Initially we thought that we could use GitHub's OIDC tokens instead. This would allow our depot/build-push-action to exchange a temporary token provided by GitHub for a temporary Depot token, and then use that token to authenticate with Depot. We implemented this authentication mechanism then discovered that, unfortunately, GitHub will not issue OIDC tokens for pull_request events from forked repositories (only pull requests from within the same repository).

In the end, we opted to use Depot for all builds for push events but continue using docker for pull_request events. This isn't the most performant option, but it appears to be what's possible today with GitHub's limitations.

However, we could still use OIDC token authentication for all the push builds and avoid the static DEPOT_TOKEN environment variable entirely.
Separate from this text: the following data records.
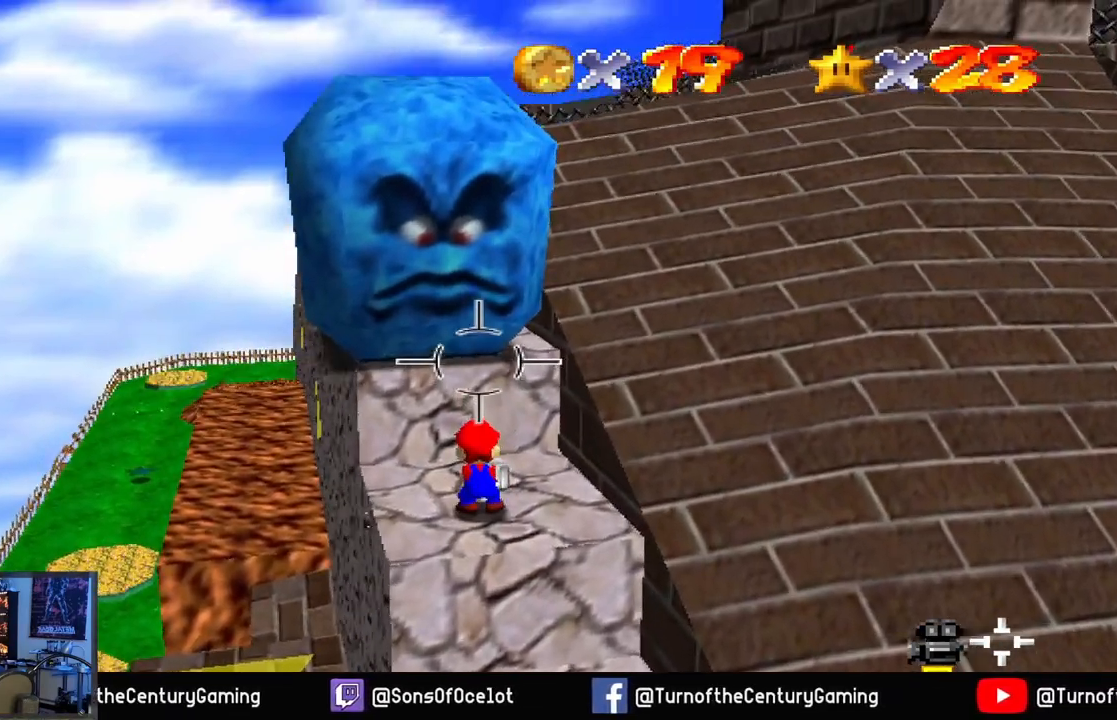
{"buttons": [], "left_stick": "center", "right_stick": "up", "events": []}
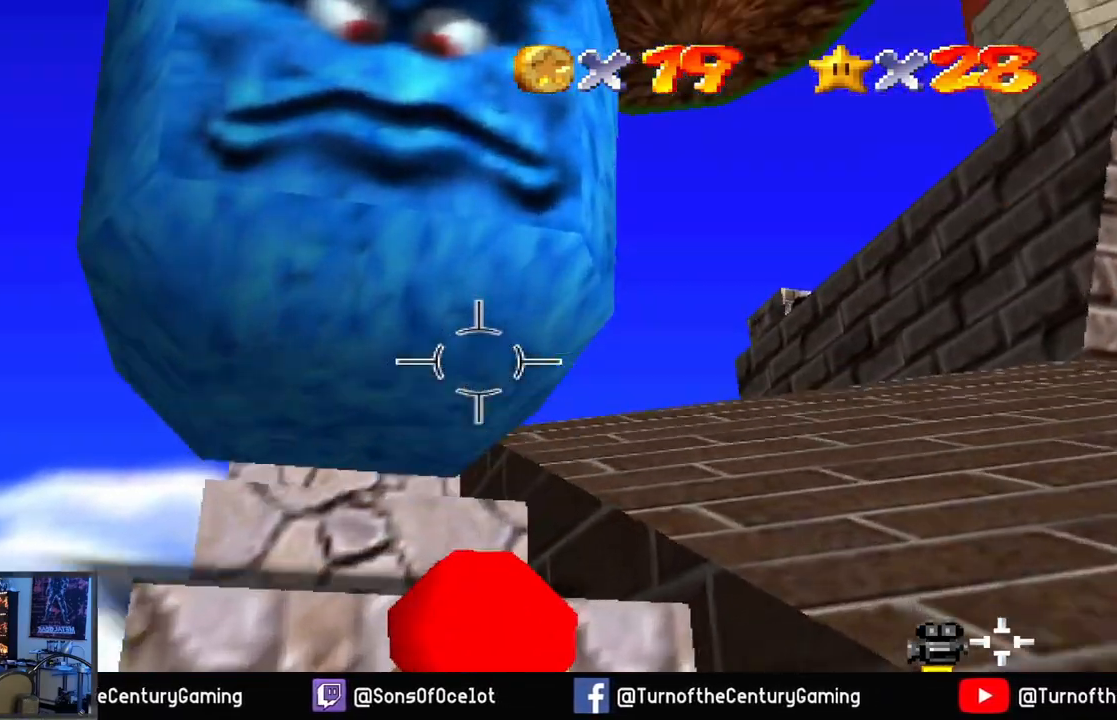
{"buttons": [], "left_stick": "center", "right_stick": "center", "events": [[283, "right_stick", "center"], [317, "L1", "down"], [467, "L1", "up"]]}
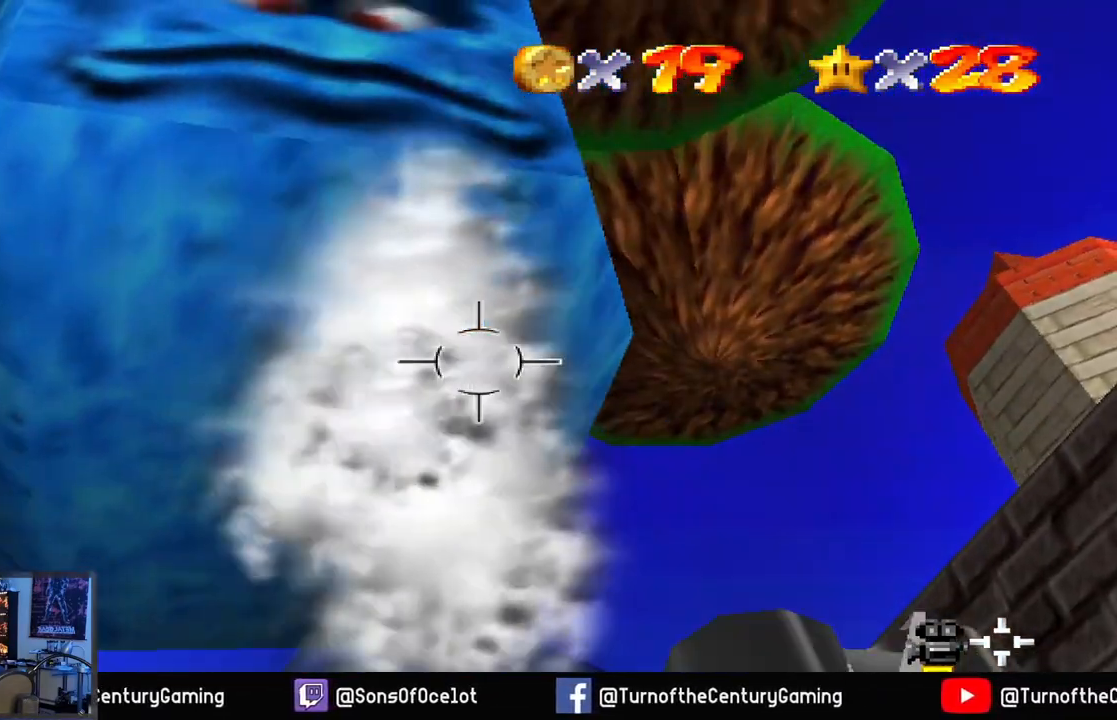
{"buttons": [], "left_stick": "center", "right_stick": "center", "events": []}
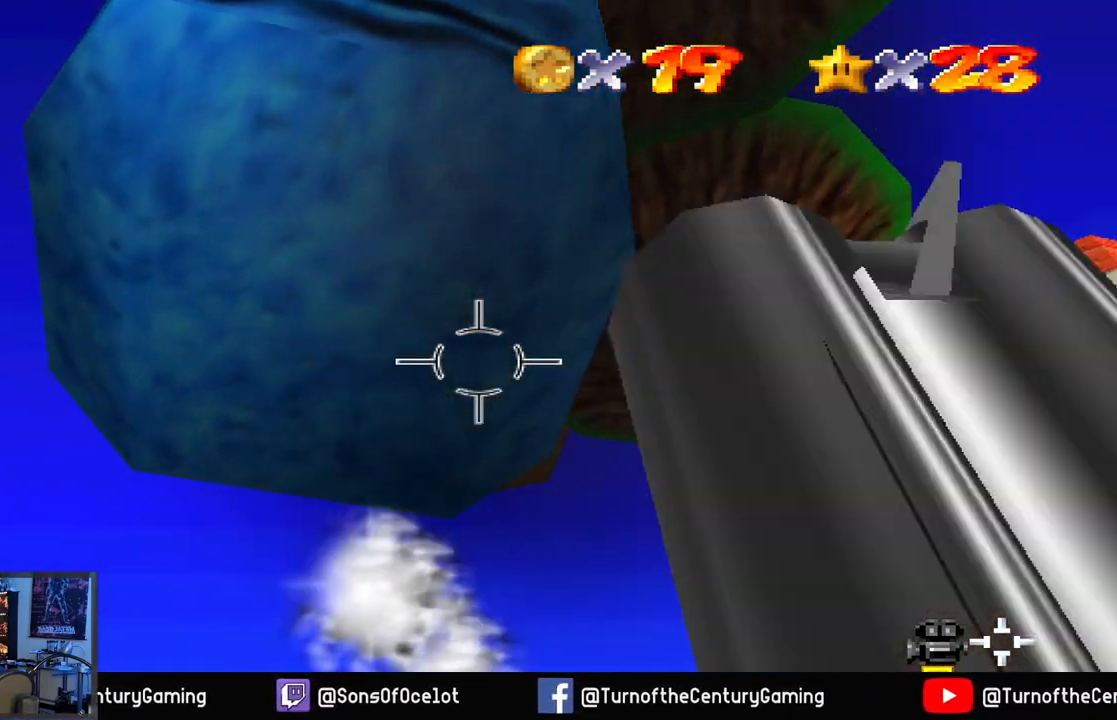
{"buttons": [], "left_stick": "center", "right_stick": "center", "events": [[183, "L1", "down"], [350, "L1", "up"]]}
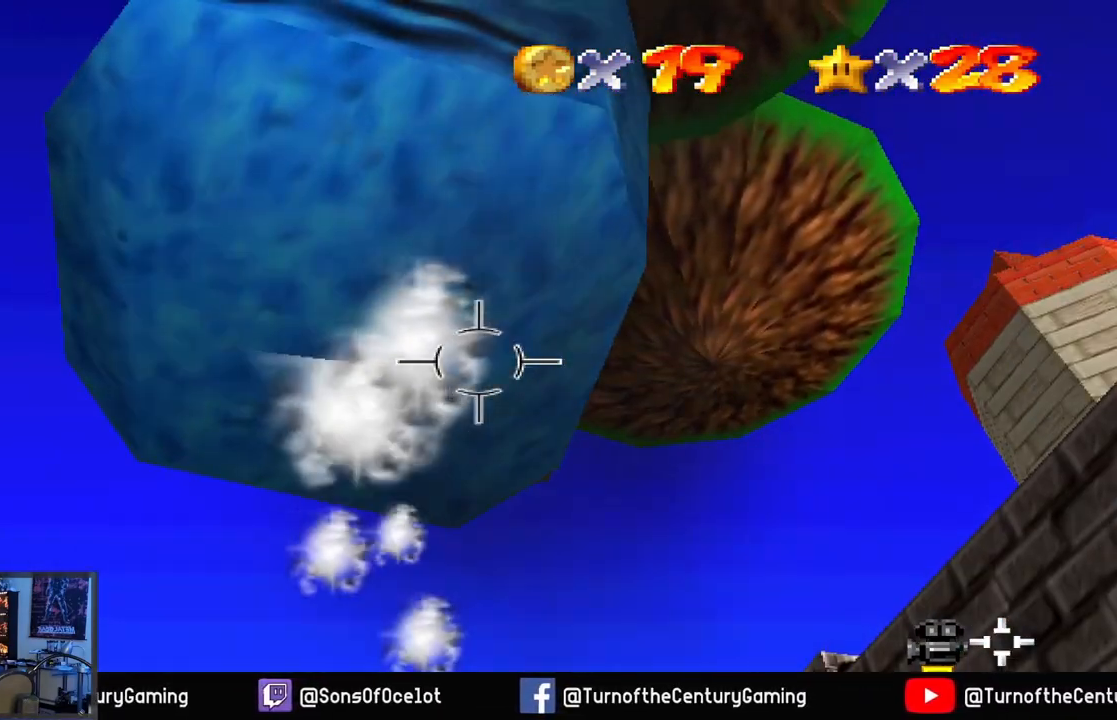
{"buttons": ["L1"], "left_stick": "center", "right_stick": "center", "events": [[501, "L1", "down"]]}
Securely authenticating the build request with an OIDC token required adding the repository as a trust relationship in the Depot project, then adjusting the workflow permissions to allow retrieving the token:

name: Docker FOSS release image
- '*.**'
name: Build & push Docker release image
runs-on: ubuntu-20.04
+ permissions:
+ contents: read
+ id-token: write
- ...

The depot/build-push-action action handles exchanging the temporary token provided by GitHub for a temporary Depot token and providing that token to the build.

The results

Before switching to Depot, builds using docker build took over 16 minutes to complete:

GitHub Actions Docker Build

After switching to depot build, those same builds took only three minutes on average:

GitHub Actions Depot Build

A 5x speed up with very little change to the existing workflow, just one line if we don't include the OIDC improvement.

The improvement here is deceptively huge. A 16-minute build that is run 20 times a day can account for over 5 hours of build time, slowing down progress. Faster builds mean less time waiting, fewer interruptions, and faster feedback and deploys. By switching to Depot, PostHog can get more done, iterate faster and fix bugs without interruptions.